The Influence of Psychosocial Maturity on Male Juvenile Offenders’ Comprehension and Understanding of the Miranda Warning
APA Citation: Colwell, L. H., Cruise, K. R., Guy, L. S., McCoy, W. K., Fernandez, K., & Ross, H. H. (2005). The Influence of psychosocial maturity on male juvenile offenders’ comprehension and understanding of the Miranda warning. Journal of the American Academy of Psychiatry and the Law, 33, 44-454.
The final version of record is available at The Journal of the American Academy of Psychiatry and the Law.
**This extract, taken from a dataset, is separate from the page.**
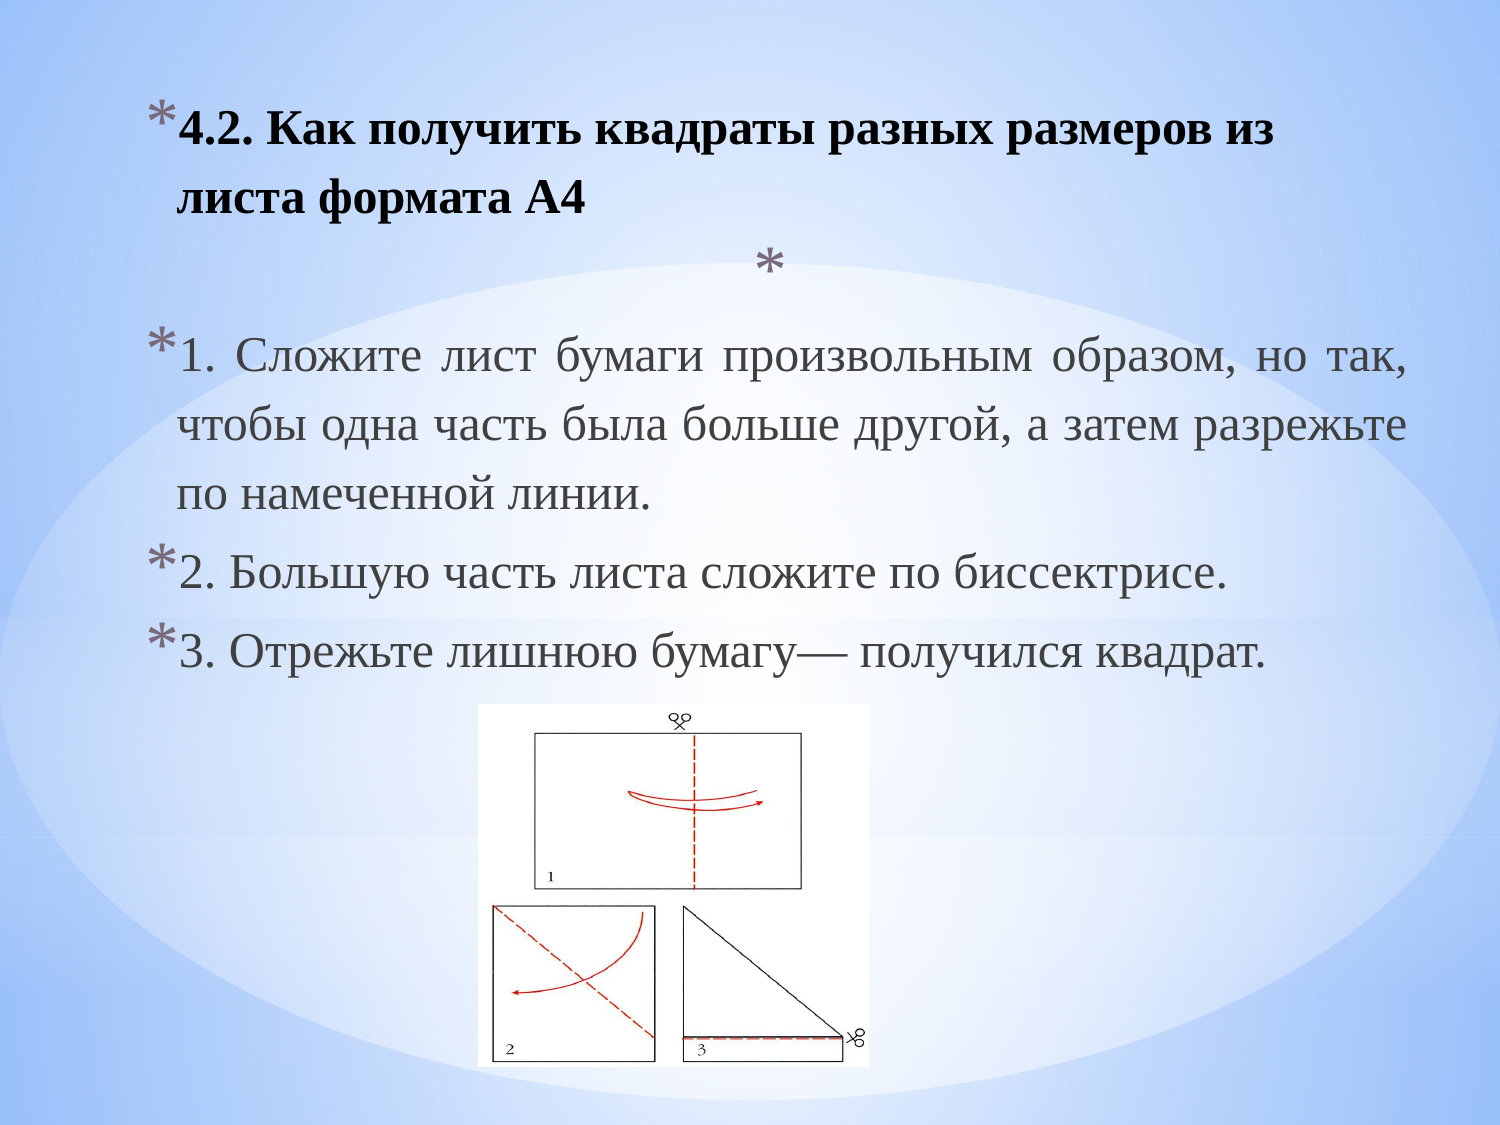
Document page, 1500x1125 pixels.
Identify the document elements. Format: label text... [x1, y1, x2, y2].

Self-report measures of psychosocial maturity and screening measures of achievement and intelligence (Wechsler Abbreviated Scale of Intelligence; WASI) were used to investigate the influence of psychosocial maturity on male juvenile offenders’ comprehension and appreciation of the Miranda warning (Grisso’s Instruments for Assessing Understanding and Appreciation of Miranda Rights; GUAM). A sample of 67 male juvenile offenders, placed in a short-term detention facility or juvenile boot camp facility, participated in the study. Demographic differences revealed that youths in short-term detention were approximately one year older than boot camp youths. The two groups did not differ in IQ or measures of psychosocial maturity. Detention youths had GUAM subtest scores that were slightly higher than, but comparable to, those of boot camp youths. Consistent with previous research, verbal IQ correlated positively with GUAM subtest scores and was a significant predictor of all four scores after controlling for setting and age in a series of hierarchical regressions. In addition, the psychosocial maturity factor of Responsibility was a significant predictor of two GUAM subtests (CMR and FRI), while the Temperance and Perspective factors were not.